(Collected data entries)

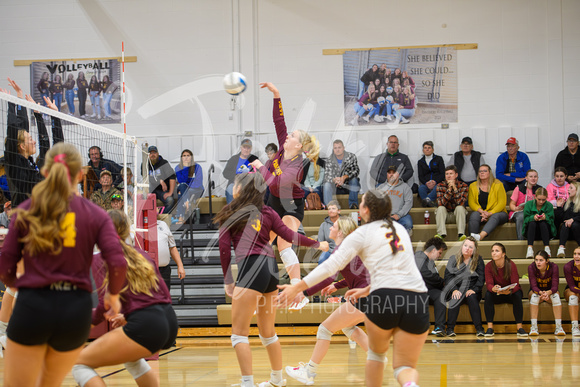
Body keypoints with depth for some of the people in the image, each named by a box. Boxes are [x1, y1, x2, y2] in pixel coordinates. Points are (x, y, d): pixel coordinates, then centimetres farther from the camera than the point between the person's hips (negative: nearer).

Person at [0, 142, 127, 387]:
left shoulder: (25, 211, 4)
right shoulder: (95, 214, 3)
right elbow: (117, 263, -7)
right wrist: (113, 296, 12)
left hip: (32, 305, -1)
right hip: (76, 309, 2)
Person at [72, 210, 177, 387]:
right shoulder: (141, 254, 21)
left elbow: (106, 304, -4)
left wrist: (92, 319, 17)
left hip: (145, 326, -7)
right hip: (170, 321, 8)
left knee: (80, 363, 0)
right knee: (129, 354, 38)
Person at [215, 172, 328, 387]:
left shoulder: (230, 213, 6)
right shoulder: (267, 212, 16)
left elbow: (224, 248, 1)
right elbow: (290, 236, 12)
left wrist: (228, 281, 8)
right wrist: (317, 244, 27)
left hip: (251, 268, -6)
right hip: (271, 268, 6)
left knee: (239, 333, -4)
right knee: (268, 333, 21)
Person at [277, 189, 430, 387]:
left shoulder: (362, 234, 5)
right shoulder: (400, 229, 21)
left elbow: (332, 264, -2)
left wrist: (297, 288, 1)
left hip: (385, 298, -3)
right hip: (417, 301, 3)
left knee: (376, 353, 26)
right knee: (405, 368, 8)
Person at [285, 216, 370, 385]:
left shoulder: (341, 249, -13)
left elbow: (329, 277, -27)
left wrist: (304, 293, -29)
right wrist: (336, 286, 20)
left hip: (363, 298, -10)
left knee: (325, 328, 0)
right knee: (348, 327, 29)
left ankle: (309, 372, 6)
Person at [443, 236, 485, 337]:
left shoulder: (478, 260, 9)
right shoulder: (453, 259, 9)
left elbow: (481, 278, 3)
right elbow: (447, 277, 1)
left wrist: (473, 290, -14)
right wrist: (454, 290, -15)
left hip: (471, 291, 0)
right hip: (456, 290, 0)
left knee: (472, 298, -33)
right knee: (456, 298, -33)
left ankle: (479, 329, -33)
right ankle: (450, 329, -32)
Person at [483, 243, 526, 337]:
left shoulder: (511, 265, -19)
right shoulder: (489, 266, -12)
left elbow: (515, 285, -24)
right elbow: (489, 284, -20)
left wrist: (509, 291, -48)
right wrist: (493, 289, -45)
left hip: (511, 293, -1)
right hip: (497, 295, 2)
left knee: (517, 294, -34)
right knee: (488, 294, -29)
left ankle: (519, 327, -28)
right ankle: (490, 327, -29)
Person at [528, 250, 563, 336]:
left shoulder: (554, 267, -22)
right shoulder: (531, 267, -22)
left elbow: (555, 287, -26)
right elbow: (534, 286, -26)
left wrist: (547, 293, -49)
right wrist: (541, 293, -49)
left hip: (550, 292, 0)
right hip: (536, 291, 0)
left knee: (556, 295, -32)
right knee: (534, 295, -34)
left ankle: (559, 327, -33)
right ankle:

◆ WORK REQUEST:
Go line by line through the entries above and tally those that hold the word "elbow"; give the tally alone.

◆ REPLY TO THE TASK:
12